• _TEXT SHOWN_:

# Bangkok to Ayuthaya and Chiang Mai



## ValHam (Oct 5, 2011)

Would it be best to go to Ayuttaya for a day trip from BangKok?  I also want to go to Chiang Mai - could take the train from Bangkok or go back to Bangkok from Ayuttaya and fly to Chiang Mai - Thanks


----------



## MALC9990 (Oct 12, 2011)

ValHam said:


> Would it be best to go to Ayuttaya for a day trip from BangKok?  I also want to go to Chiang Mai - could take the train from Bangkok or go back to Bangkok from Ayuttaya and fly to Chiang Mai - Thanks



For Ayuttaya from Bangkok, a day trip by bus and boat is a good option. Will be a longish day but certainly doable. Lots of tours available from Bangkok. However presently Thailand is suffering from major flooding and this area is badly affected.

To Chiang Mai - best to fly - quick and reasonably inexpensive. My choice would be Thai Air since Air Asia is a low cost airline and will charge for all the extras like baggage. Their std checked in bag limit is 15 Kgs and their allowance for cabin bag is very very small. They will then charge a large amount for excess baggage. In the end I have found Thai Air to be only slightly more expensive.


----------

• _PROBLEMS_:
**1.** In the Bangkok travel thread, what is Air Asia's standard checked bag limit?
**2.** Copy word for word the part of the Bangkok travel thread between "For Ayuttaya from" and "slightly more expensive.", inclusive.

• _DATASET EXTRACT_:
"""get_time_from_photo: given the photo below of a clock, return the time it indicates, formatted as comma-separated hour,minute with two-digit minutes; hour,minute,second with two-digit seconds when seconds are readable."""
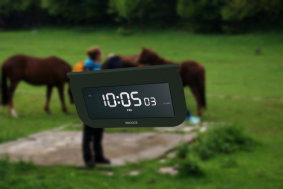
10,05,03
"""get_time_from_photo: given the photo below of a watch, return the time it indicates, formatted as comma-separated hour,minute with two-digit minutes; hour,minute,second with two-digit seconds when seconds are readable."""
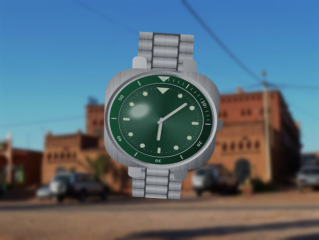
6,08
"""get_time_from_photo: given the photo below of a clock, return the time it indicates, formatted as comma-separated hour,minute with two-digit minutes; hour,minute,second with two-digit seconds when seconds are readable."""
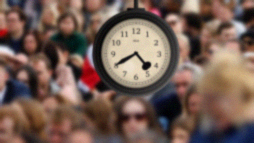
4,40
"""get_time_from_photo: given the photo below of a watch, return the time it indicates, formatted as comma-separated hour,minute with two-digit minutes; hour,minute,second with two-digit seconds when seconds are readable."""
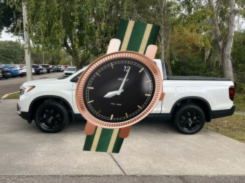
8,01
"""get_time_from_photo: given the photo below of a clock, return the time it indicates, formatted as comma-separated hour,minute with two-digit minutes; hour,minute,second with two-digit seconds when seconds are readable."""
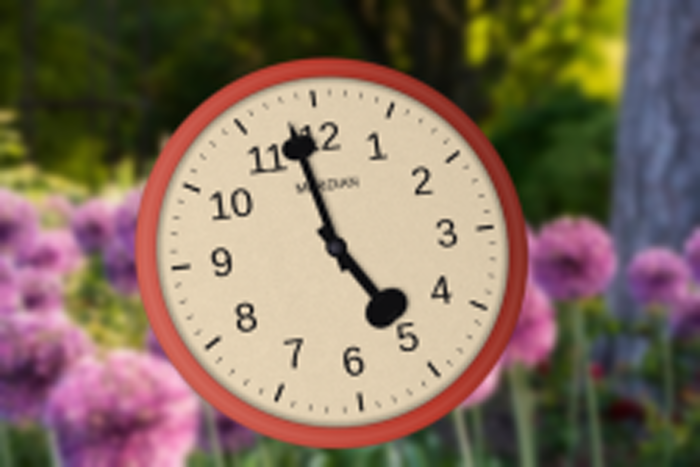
4,58
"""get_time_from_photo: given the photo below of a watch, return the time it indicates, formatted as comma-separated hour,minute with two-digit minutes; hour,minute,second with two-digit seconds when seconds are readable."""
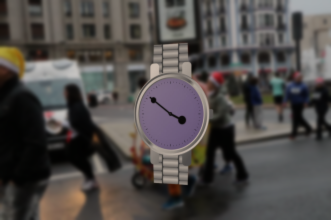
3,51
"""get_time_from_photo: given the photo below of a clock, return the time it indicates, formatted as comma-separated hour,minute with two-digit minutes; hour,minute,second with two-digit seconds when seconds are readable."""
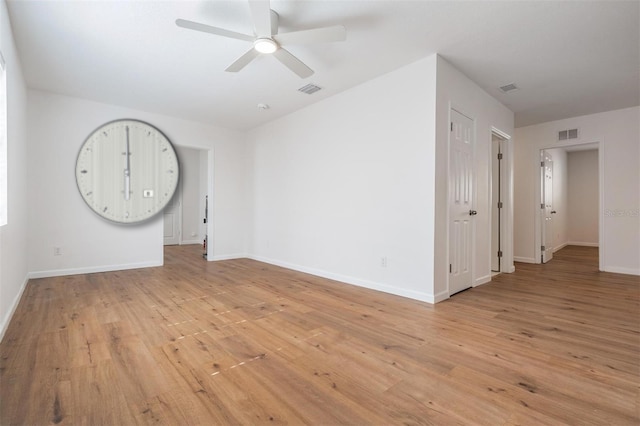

• _SOLUTION SET_:
**1.** 15 kg.

**2.**
For Ayuttaya from Bangkok, a day trip by bus and boat is a good option. Will be a longish day but certainly doable. Lots of tours available from Bangkok. However presently Thailand is suffering from major flooding and this area is badly affected.

To Chiang Mai - best to fly - quick and reasonably inexpensive. My choice would be Thai Air since Air Asia is a low cost airline and will charge for all the extras like baggage. Their std checked in bag limit is 15 Kgs and their allowance for cabin bag is very very small. They will then charge a large amount for excess baggage. In the end I have found Thai Air to be only slightly more expensive.